Immigration · Les leçons du gouvernement Meloni

Jean-Thomas Lesueur, directeur général de l’Institut Thomas More

31 août 2024 • Opinion •


L’annonce par le ministère italien de l’Intérieur d’une baisse de 65 % du nombre d’entrées irrégulières entre le 1er janvier et le 27 août 2024 par rapport à l’année précédente constitue un démentie substantiel à tous les fatalistes qui expliquent qu’on a tout essayé face à la question migratoire. On pense ici à Gérald Darmanin qui expliquait doctement en décembre 2022 qu’« il ne sert à rien d’être contre. Que veut dire être contre le mouvement des hommes et de la terre ? ».

Il est intéressant, et utile, de se demander comment a fait le gouvernement Meloni pour atteindre ce résultat, attendu par une majorité d’Italiens. Et il faut d’abord rappeler que c’est une tâche extrêmement ardue – sur laquelle le gouvernement a d’abord connu des ratés (113 500 clandestins débarqués en 2023 contre 55 000 en 2022). L’immigration étant un phénomène complexe et total – à la fois politique, économique, social et culturel –, elle appelle une politique qu’on peut qualifier d’intégrale, embrassant tous ses aspects.

Une première condition du succès est d’afficher un objectif clair de baisse des flux – et non pas seulement de « contrôle » ou de « maîtrise ». L’autorité politique passe ainsi un contrat sans équivoque avec son peuple, contrat qui l’oblige.
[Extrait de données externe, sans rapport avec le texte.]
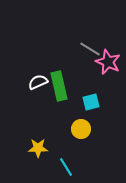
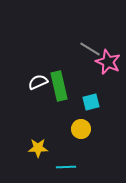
cyan line: rotated 60 degrees counterclockwise
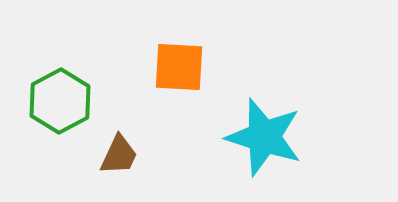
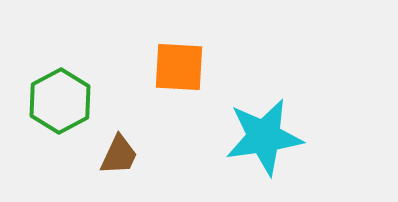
cyan star: rotated 26 degrees counterclockwise
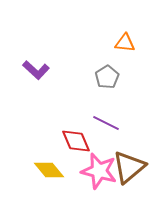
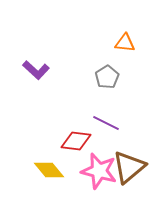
red diamond: rotated 60 degrees counterclockwise
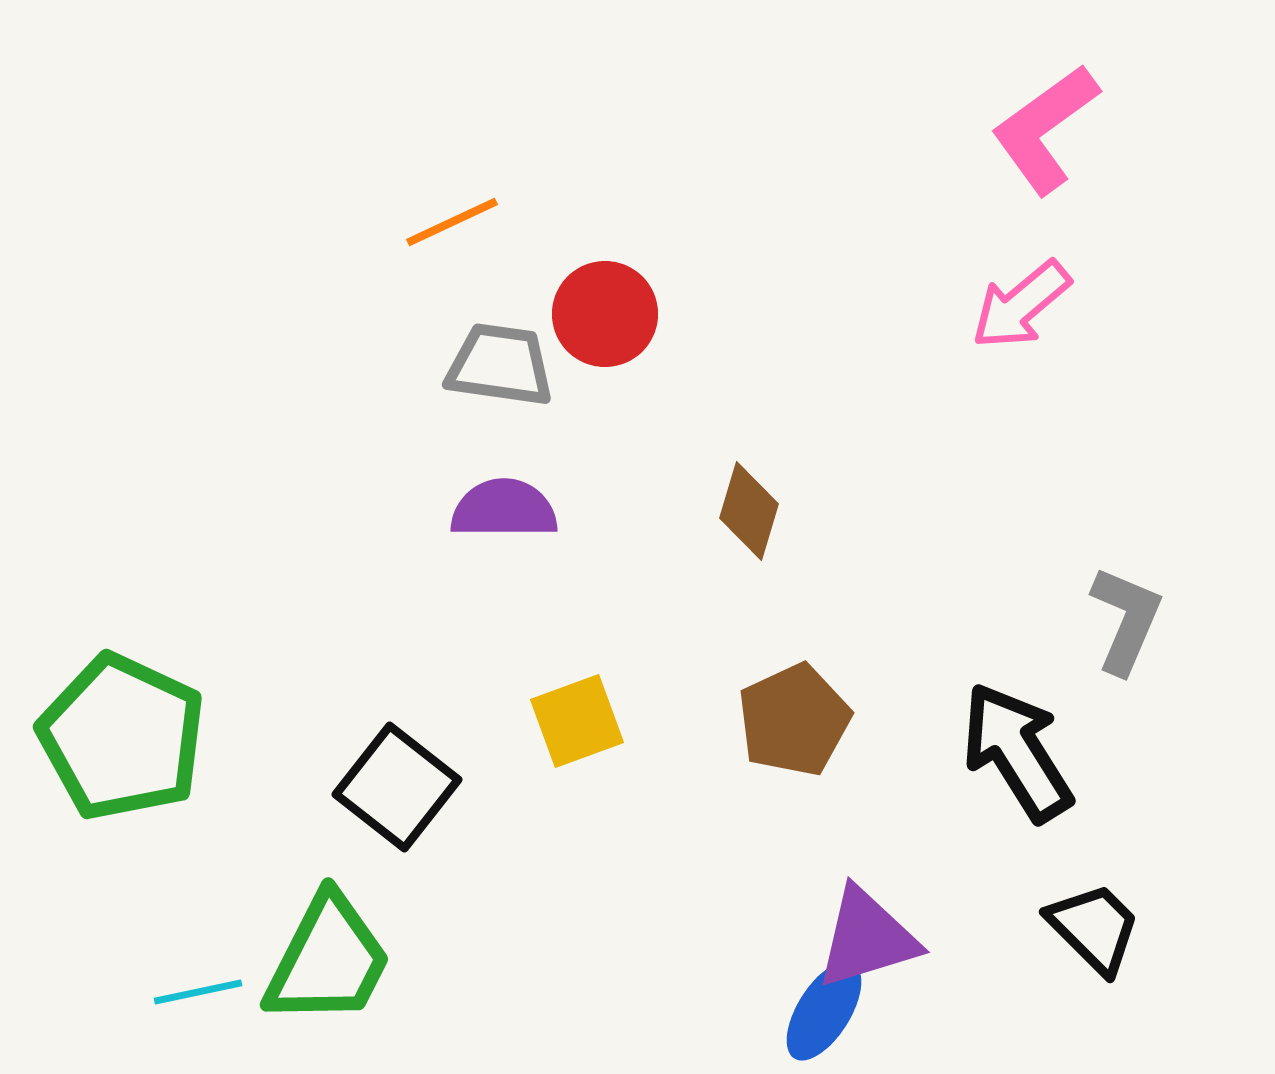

La couleur est également clairement annoncée aux candidats au départ, aux passeurs, aux pays de départ, à l’administration, aux ONG. C’est ce qu’a fait Georgia Meloni lors de son arrivée au pouvoir en octobre 2022.

Mais le grand enjeu est de comprendre que l’essentiel du fait migratoire se joue au départ. Un migrant engagé dans son périple, ayant payé une somme importante pour lui à un passeur, renoncera difficilement. Un bateau lancé sur la Méditerranée devient un enjeu humanitaire sensible. Un migrant ayant posé le pied sur le sol d’un pays d’Europe bénéficie de protections nombreuses, dont certaines seulement sont légitimes, qui rendent toujours complexe et coûteux son renvoi. Bref, l’objectif de baisse des flux migratoires doit, non pas exclusivement mais d’abord, être un tarissement à leur naissance.

C’est ce qu’a compris le gouvernement Meloni en mettant le paquet sur l’amont du parcours des migrants visant le sol italien. Et cela de deux façons. D’abord en concluant des accords de coopération avec les pays méditerranéens d’où est issue l’immigration illégale qui débarque sur les plages italiennes, c’est-à-dire avec la Libye et la Tunisie. Plus de 9 000 clandestins auraient déjà été rapatriés vers ces deux pays depuis le 1er janvier 2024. Ensuite en durcissant les conditions de l’immigration clandestine : renforcement des peines contre les passeurs, facilitation des refoulements (qui ne tiennent plus compte d’éventuels liens familiaux entre les clandestins et des personnes résidant en Italie), restriction du droit du travail pour les demandeurs d’asile, encadrement de l’activité des ONG de sauvetage de migrants.

Cette rapide description prouve donc qu’il est possible d’agir en matière migratoire. Mais il ne faut pas se contenter de ce succès du gouvernement Meloni. D’abord parce qu’il est fragile. L’entente avec les pays de départ revient à leur donner un moyen de pression. L’accord avec le président tunisien Kaïs Saïed a été difficile à obtenir et les dirigeants italiens ont été eux-mêmes surpris qu’il l’applique diligemment. A Rome, on se demande combien de temps cela durera. Ensuite, parce que la fermeté italienne a transféré la pression migratoire sur la Grèce et l’Espagne. Les débarquements ont augmenté de 222 % en Grèce et de 155 % en Espagne.

Enfin parce que, nous l’avons dit, la question migratoire est un phénomène total. Elle n’est pas une simple variable de la politique économique et sociale, comme on le prêche depuis cinquante ans : c’est une question existentielle en ce qu’elle touche à l’identité et à l’avenir des peuples et de leur culture. Si le gouvernement Meloni semble avoir trouvé une parade à l’immigration illégale, ce n’est pas le cas pour l’immigration légale, qui a augmenté de 50 % en 2023.